--- Task description ---
Below is a set of records. Repeat them verbatim without the pictures.

--- Dataset items ---
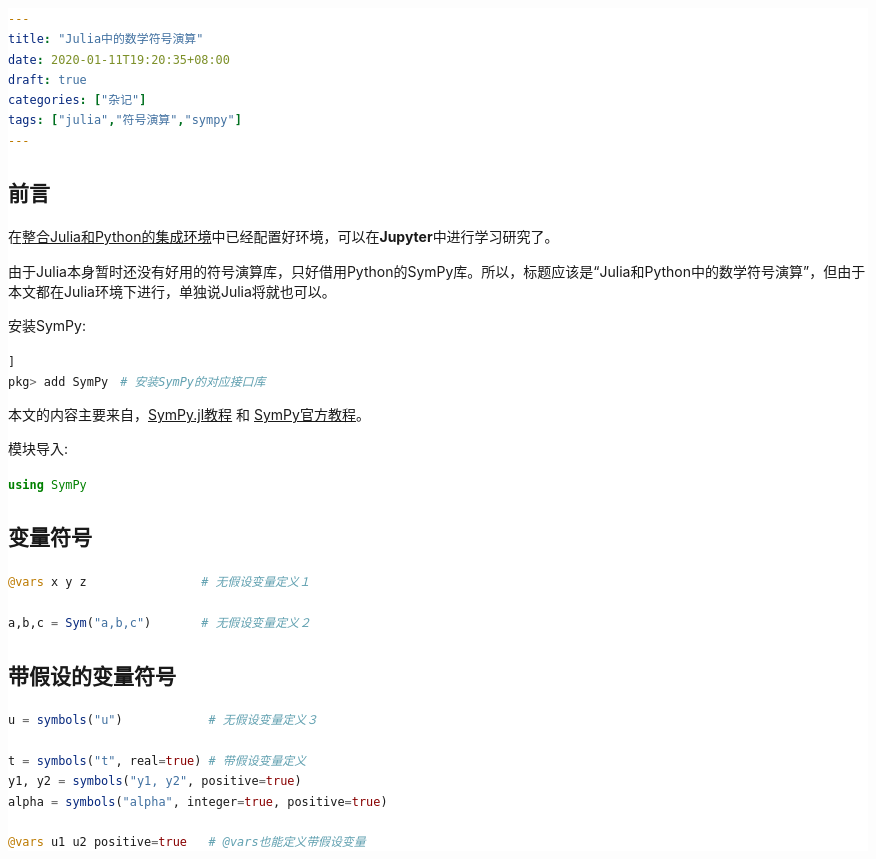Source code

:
 ```yaml
---
title: "Julia中的数学符号演算"
date: 2020-01-11T19:20:35+08:00
draft: true
categories: ["杂记"]
tags: ["julia","符号演算","sympy"]
---
```



## 前言

在[整合Julia和Python的集成环境](https://joistwang.gitbook.io/notes/self/0001)中已经配置好环境，可以在**Jupyter**中进行学习研究了。

由于Julia本身暂时还没有好用的符号演算库，只好借用Python的SymPy库。所以，标题应该是“Julia和Python中的数学符号演算”，但由于本文都在Julia环境下进行，单独说Julia将就也可以。



安装SymPy:

```julia
]
pkg> add SymPy　# 安装SymPy的对应接口库
```

本文的内容主要来自，[SymPy.jl教程](https://github.com/JuliaPy/SymPy.jl/blob/master/examples/tutorial.md) 和 [SymPy官方教程](https://docs.sympy.org/1.5.1/tutorial/index.html)。

模块导入:

```julia
using SymPy
```



## 变量符号

```julia
@vars x y z                # 无假设变量定义１

a,b,c = Sym("a,b,c")       # 无假设变量定义２
```

## 带假设的变量符号

```julia
u = symbols("u")            # 无假设变量定义３

t = symbols("t", real=true) # 带假设变量定义
y1, y2 = symbols("y1, y2", positive=true)
alpha = symbols("alpha", integer=true, positive=true)

@vars u1 u2 positive=true   # @vars也能定义带假设变量
```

--- Problem solution ---
Source code

:
 ```yaml
---
title: "Julia中的数学符号演算"
date: 2020-01-11T19:20:35+08:00
draft: true
categories: ["杂记"]
tags: ["julia","符号演算","sympy"]
---
```



## 前言

在[整合Julia和Python的集成环境](https://joistwang.gitbook.io/notes/self/0001)中已经配置好环境，可以在**Jupyter**中进行学习研究了。

由于Julia本身暂时还没有好用的符号演算库，只好借用Python的SymPy库。所以，标题应该是“Julia和Python中的数学符号演算”，但由于本文都在Julia环境下进行，单独说Julia将就也可以。



安装SymPy:

```julia
]
pkg> add SymPy　# 安装SymPy的对应接口库
```

本文的内容主要来自，[SymPy.jl教程](https://github.com/JuliaPy/SymPy.jl/blob/master/examples/tutorial.md) 和 [SymPy官方教程](https://docs.sympy.org/1.5.1/tutorial/index.html)。

模块导入:

```julia
using SymPy
```



## 变量符号

```julia
@vars x y z                # 无假设变量定义１

a,b,c = Sym("a,b,c")       # 无假设变量定义２
```

## 带假设的变量符号

```julia
u = symbols("u")            # 无假设变量定义３

t = symbols("t", real=true) # 带假设变量定义
y1, y2 = symbols("y1, y2", positive=true)
alpha = symbols("alpha", integer=true, positive=true)

@vars u1 u2 positive=true   # @vars也能定义带假设变量
```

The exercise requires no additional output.